Seine reiterliche Klasse demonstrierte Michael Jung aber nicht nur bei der spektakulärsten Prüfung des Tages. Schon im ersten Wettbewerb, nachmittags gegen 14 Uhr, stand er ganz oben auf dem Siegerpodest. Diesmal in der Dressur. Auf dem zehnjährigen Wallach Roche zeigte er kaum Schwächen. Im Preis der Firma iWest fielen auch Vater Joachim Jung "nur Kleinigkeiten" auf, die da noch zu verbessern gewesen wären. Der Lohn: Ein deutlicher Erfolg mit 1340 Punkten oder umgerechnet 70,526 Prozent. Deutlich auf Platz zwei verwiesen war damit der Zweitplatzierte Falk Stankus, der auf Birkhof’s Meraldik 1273 Punkte oder 67,000 Prozent bekam.

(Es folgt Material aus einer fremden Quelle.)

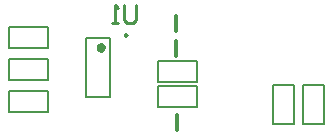
<source format=gbo>
G04*
G04 #@! TF.GenerationSoftware,Altium Limited,Altium Designer,19.1.8 (144)*
G04*
G04 Layer_Color=32896*
%FSLAX25Y25*%
%MOIN*%
G70*
G01*
G75*
%ADD10C,0.00984*%
%ADD11C,0.01575*%
%ADD12C,0.00787*%
%ADD13C,0.01200*%
%ADD14C,0.00800*%
%ADD15C,0.01000*%
D10*
X92421Y94201D02*
X91683Y94627D01*
Y93775D01*
X92421Y94201D01*
D11*
X84252Y90047D02*
X83708Y90796D01*
X82828Y90510D01*
Y89584D01*
X83708Y89298D01*
X84252Y90047D01*
D12*
X78740Y73512D02*
X86614D01*
X78740Y93197D02*
X86614D01*
X78740Y73512D02*
Y93197D01*
X86614Y73512D02*
Y93197D01*
D13*
X108999Y62539D02*
Y67461D01*
X108499Y87290D02*
Y92211D01*
Y95539D02*
Y100461D01*
D14*
X115500Y78500D02*
Y85500D01*
X102500D02*
X115500D01*
X102500Y78500D02*
Y85500D01*
Y78500D02*
X115500D01*
X102500Y70250D02*
Y77250D01*
Y70250D02*
X115500D01*
Y77250D01*
X102500D02*
X115500D01*
X148000Y64500D02*
Y77500D01*
X141000Y64500D02*
X148000D01*
X141000D02*
Y77500D01*
X148000D01*
X158000Y64500D02*
Y77500D01*
X151000Y64500D02*
X158000D01*
X151000D02*
Y77500D01*
X158000D01*
X53000Y68500D02*
X66000D01*
X53000D02*
Y75500D01*
X66000D01*
Y68500D02*
Y75500D01*
X53000Y86250D02*
X66000D01*
Y79250D02*
Y86250D01*
X53000Y79250D02*
X66000D01*
X53000D02*
Y86250D01*
Y97000D02*
X66000D01*
Y90000D02*
Y97000D01*
X53000Y90000D02*
X66000D01*
X53000D02*
Y97000D01*
D15*
X95200Y104198D02*
Y99200D01*
X94200Y98200D01*
X92201D01*
X91201Y99200D01*
Y104198D01*
X89202Y98200D02*
X87203D01*
X88202D01*
Y104198D01*
X89202Y103198D01*
M02*

</source>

Kür mit 73,800 Prozent bewertet

Im gestrigen Finale um den iWest-Cup setzte sich die Souveränität Michael Jungs in dieser Dressur-Serie fort. Seine Kür auf Roche wurde mit 73,800 Prozent bewertet. Damit hatte der siegreiche Altheimer erneut einen komfortablen Vorsprung von mehr als zwei Prozentpunkten auf den zweitplatzierten Falk Stankus aus Donzdorf, der auf Birkhof’s Meraldik 71,400 Prozent einstrich.

Trotz der schnellsten Zeit im Reit-Abschnitt kam Jung beim unterhaltsamen "Jump and Drive"-Wettbewerb, einer Kombination aus Springreiten und Hindernisfahren mit dem Auto, am Mittwoch nicht in den Genuss, den als Preis ausgesetzten Wagen mit nach Hause nehmen zu dürfen. Der Vielseitigkeits-Spezialist fuhr nicht schnell genug, wurde aber immerhin Dritter. Zur Ehrenrettung muss man sagen, dass der französische Sieger Julien Epaillard auch Motorsport-Erfahrung mitbrachte. Bei der obligatorischen Sektdusche der drei Erstplatzierten bekam Michael Jung die heftigste Ladung ab.

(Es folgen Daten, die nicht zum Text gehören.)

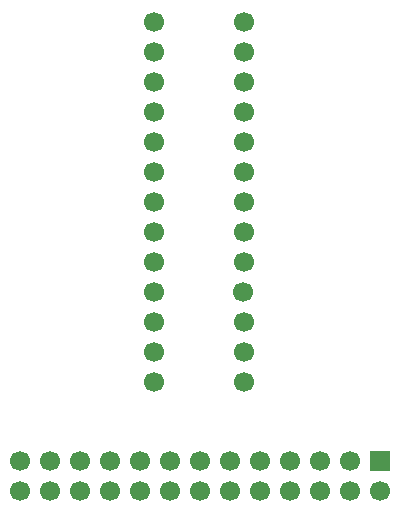
<source format=gbr>
G04 DipTrace 3.0.0.0*
G04 BottomMask.gbr*
%MOIN*%
G04 #@! TF.FileFunction,Soldermask,Bot*
G04 #@! TF.Part,Single*
%ADD36R,0.066929X0.066929*%
%ADD40C,0.066929*%
%FSLAX26Y26*%
G04*
G70*
G90*
G75*
G01*
G04 BotMask*
%LPD*%
D40*
X1564160Y893701D3*
Y993701D3*
Y1093701D3*
X1562586Y1193701D3*
X1564160Y1293701D3*
Y1393701D3*
Y1493701D3*
Y1593701D3*
Y1693701D3*
Y1793701D3*
Y1893701D3*
Y1993701D3*
Y2093701D3*
X1264160D3*
Y1993701D3*
Y1893701D3*
Y1793701D3*
Y1693701D3*
Y1593701D3*
Y1493701D3*
Y1393701D3*
Y1293701D3*
Y1193701D3*
Y1093701D3*
Y993701D3*
Y893701D3*
D36*
X2017441Y631221D3*
D40*
X1917441D3*
X1817441D3*
X1717441D3*
X1617441D3*
X1517441D3*
X1417441D3*
X1317441D3*
X1217441D3*
X1117441D3*
X1017441D3*
X917441D3*
X817441D3*
Y531221D3*
X917441D3*
X1017441D3*
X1117441D3*
X1217441D3*
X1317441D3*
X1417441D3*
X1517441D3*
X1617441D3*
X1717441D3*
X1817441D3*
X1917441D3*
X2017441D3*
M02*

</source>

Pech hatte er gestern beim Spezialspringen um den Preis der Firma Bardusch. Im Kreise der deutsche Elite des Springreitens gelang Jung die drittschnellste Zeit aller Starter, hatte an Sprung acht, einer Kombination, aber einen ärgerlichen Abwurf, ohne den er in der Endabrechnung Rang zwei geholt hätte. So aber musste er mit Rang 13 vorlieb nehmen.